Bovendien valt te vrezen dat delen van de zorginstellingen zullen worden afgesplitst en ondergebracht in sectoren waar de lonen lager liggen. Want er moet bespaard worden om de rekening te doen kloppen als de overheidsfinanciering wegvalt. “Keuken- en onderhoudspersoneel of administratieve diensten zouden dan worden ondergebracht in PC 200, waar de lonen veel lager liggen. Dat is uiteraard geen goede evolutie,” aldus Olivier.
Negatief advies
De voorbije maanden heeft het ACV fors geprotesteerd tegen de plannen. En het staat daarin niet alleen. Ook de Vlaamse Raad Welzijn, Volksgezondheid en Gezin formuleerde een sterk negatief advies. En in juli vroeg een brede groep van middenveldorganisaties in een open brief om van de plannen af te zien.
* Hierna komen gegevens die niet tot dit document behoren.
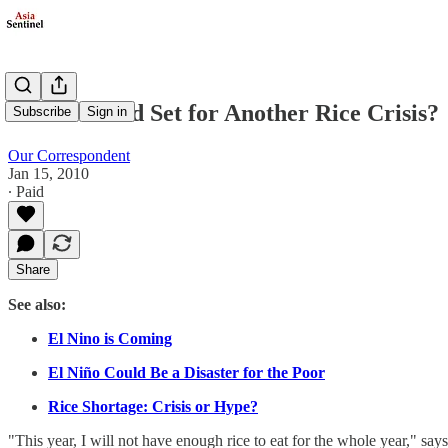
Is The World Set for Another Rice Crisis?
Subscribe
Sign in
Our Correspondent
Jan 15, 2010
∙ Paid
Share
See also:
El Nino is Coming
El Niño Could Be a Disaster for the Poor
Rice Shortage: Crisis or Hype?
"This year, I will not have enough rice to eat for the whole year,"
Maar de coalitiepartners in de Vlaamse regering willen van geen wijken weten.
“Als reden voor de privatisering halen ze aan dat de huidige publieke zorginstellingen benadeeld worden, omdat ze geen gebruik kunnen maken van de verminderde werkgeversbijdrage die wel voor de private zorgsector geldt,” legt Jan uit. “Door de privatisering zouden ze daar wel gebruik van kunnen maken. Dat klopt. Maar er zouden ook initiatieven kunnen genomen worden naar de federale regering om die verschillen weg te werken. Of de Vlaamse regering zou aan de publieke sector een compensatie kunnen geven. Dan is die ongelijkheid óók van de baan, met veel minder ingrijpende gevolgen.”
Het is op dit moment vooral het Antwerpse zorgbedrijf dat staat te popelen om private partners binnen te halen. “In Antwerpen gaat het om ongeveer 4.000 werknemers die van het gemeentelijk Zorgbedrijf zouden overgaan naar verschillende vzw’s en vennootschappen. Maar als andere gemeenten dezelfde weg opgaan, gaat het uiteraard om een veelvoud daarvan. Gelukkig zijn de meeste andere zorgbedrijven niet meteen geïnteresseerd in dergelijke constructies.” Maar de investeerders liggen op de loer. “Voor de gemeenteraadsverkiezingen van 2024 verwachten we niet meteen veel beweging. Deze privatisering is een zeer gevoelig dossier. Maar na die verkiezingen zou er wel eens een stroomversnelling kunnen komen. We zullen ons daar als ACV krachtig tegen verzetten,” stelt Olivier.